Source data below:

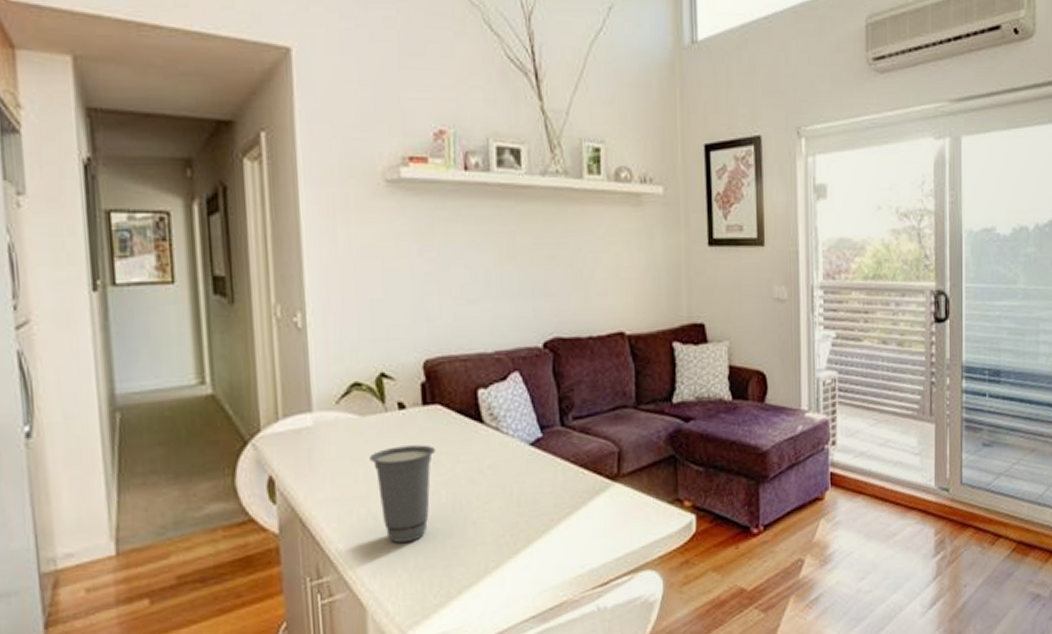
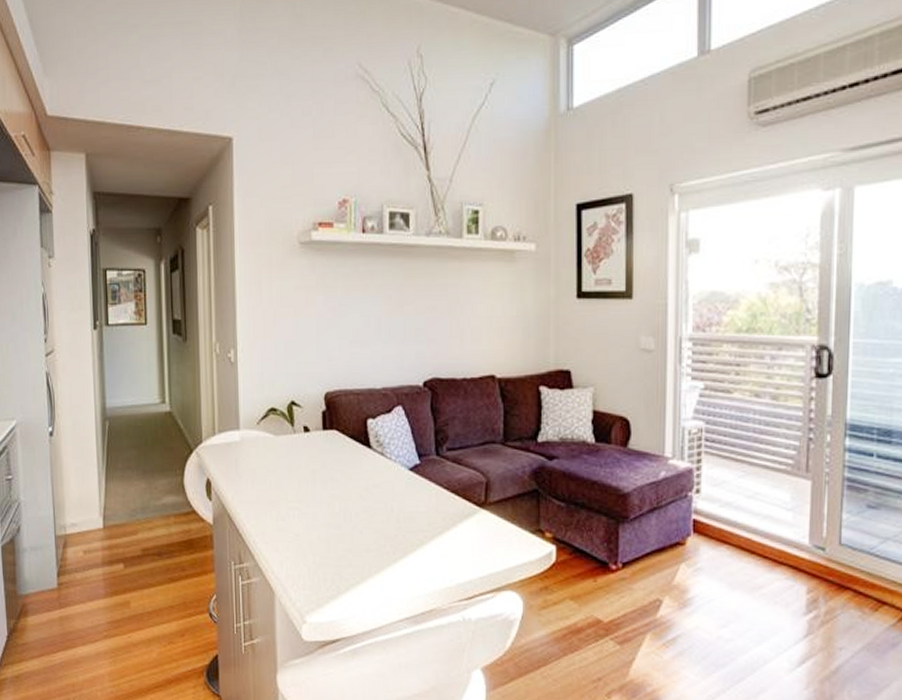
cup: present [370,444,436,543] -> none [281,462,332,542]

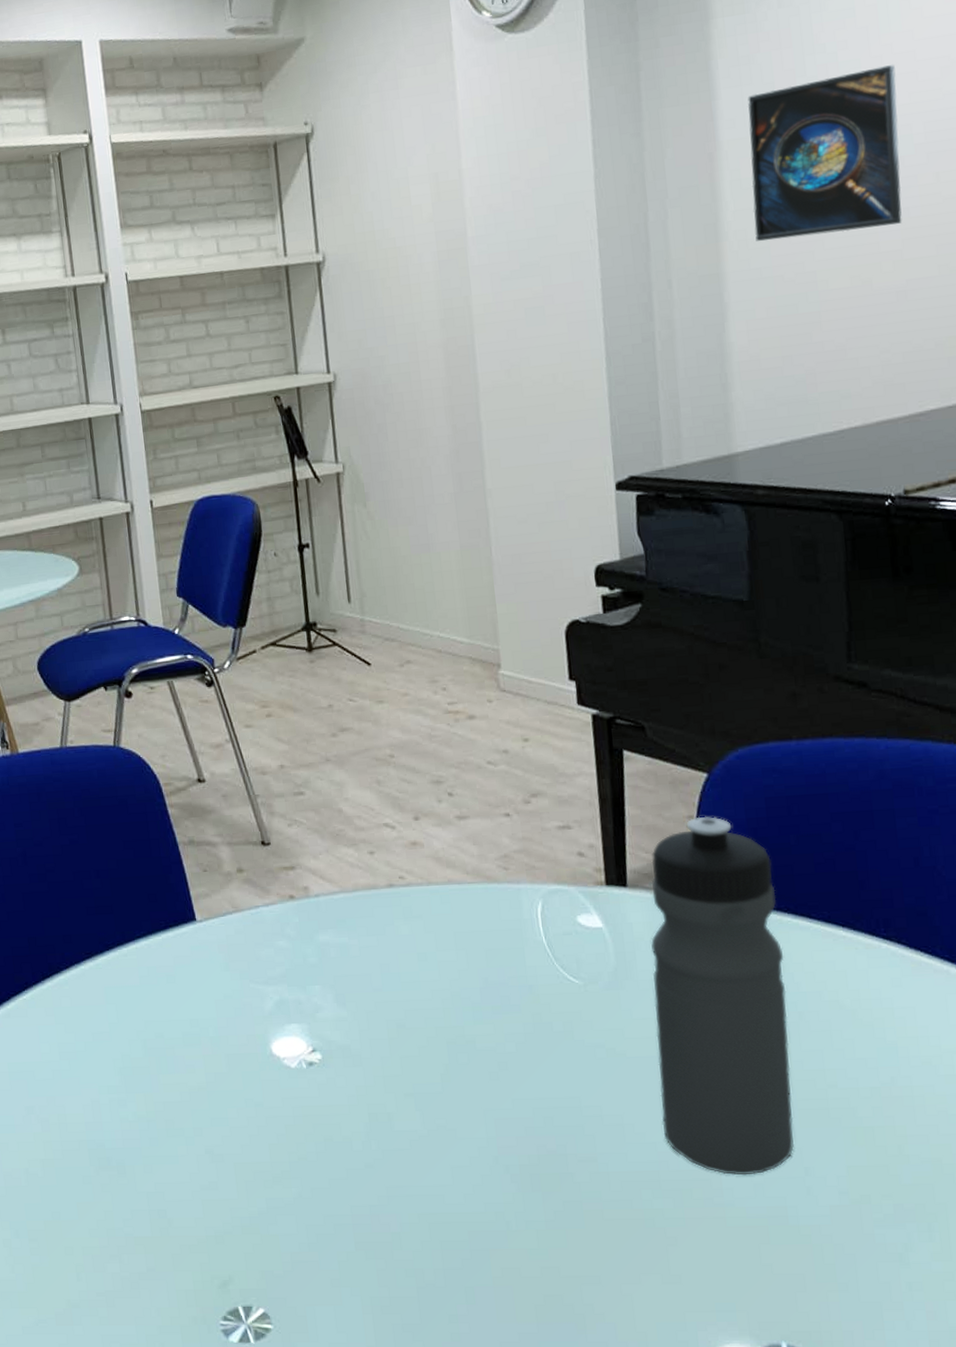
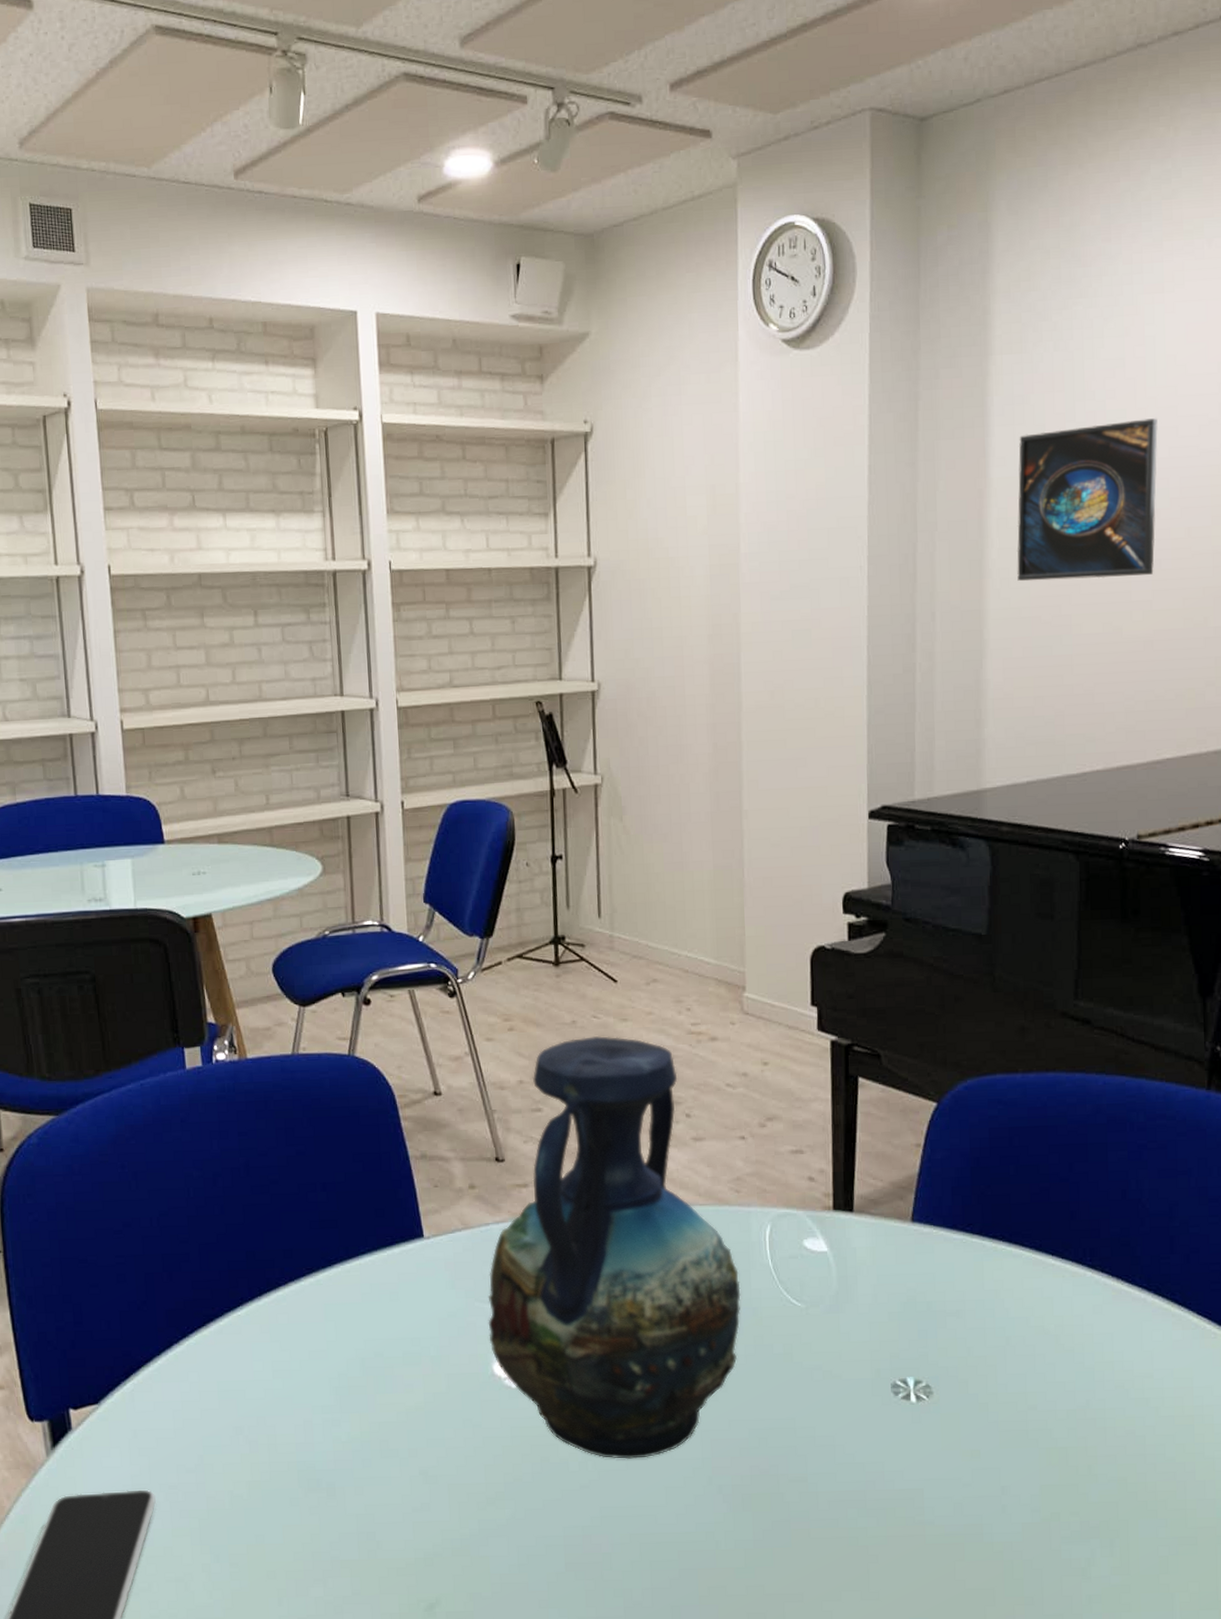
vase: none [262,718,517,1138] -> present [488,1035,741,1459]
water bottle: present [650,816,795,1176] -> none [871,1144,996,1495]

End of Source data.

Repeat the data above exactly, leaving out any pictures it holds.

*Written answer*
cup: present [370,444,436,543] -> none [281,462,332,542]

vase: none [262,718,517,1138] -> present [488,1035,741,1459]
water bottle: present [650,816,795,1176] -> none [871,1144,996,1495]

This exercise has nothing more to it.